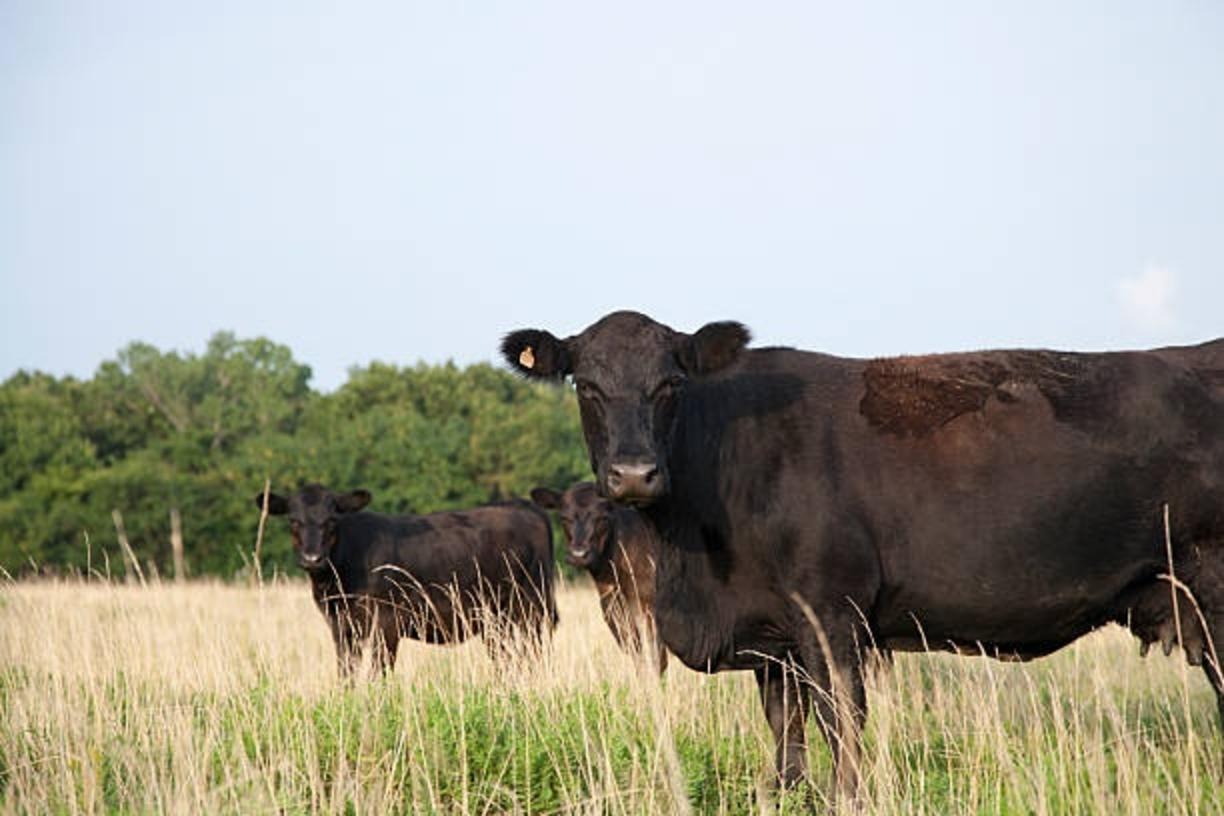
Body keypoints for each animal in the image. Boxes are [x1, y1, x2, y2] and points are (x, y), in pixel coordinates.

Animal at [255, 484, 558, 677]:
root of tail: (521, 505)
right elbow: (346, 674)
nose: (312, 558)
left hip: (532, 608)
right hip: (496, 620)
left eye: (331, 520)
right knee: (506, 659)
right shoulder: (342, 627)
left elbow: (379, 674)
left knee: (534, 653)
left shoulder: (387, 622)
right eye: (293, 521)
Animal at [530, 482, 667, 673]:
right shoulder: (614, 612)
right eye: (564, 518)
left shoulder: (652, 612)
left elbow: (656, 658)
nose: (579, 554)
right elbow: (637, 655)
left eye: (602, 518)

▬▬▬

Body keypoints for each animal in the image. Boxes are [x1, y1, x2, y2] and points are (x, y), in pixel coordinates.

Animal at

▬▬▬

◆ **YOUR GOAL**: With the line that has "left elbow: (379, 674)" as the first and the line that has "left eye: (602, 518)" as the last, repeat exactly that run of lines above and no more.

◆ **SOLUTION FOR THIS EXERCISE**:
left elbow: (379, 674)
left knee: (534, 653)
left shoulder: (387, 622)
right eye: (293, 521)
Animal at [530, 482, 667, 673]:
right shoulder: (614, 612)
right eye: (564, 518)
left shoulder: (652, 612)
left elbow: (656, 658)
nose: (579, 554)
right elbow: (637, 655)
left eye: (602, 518)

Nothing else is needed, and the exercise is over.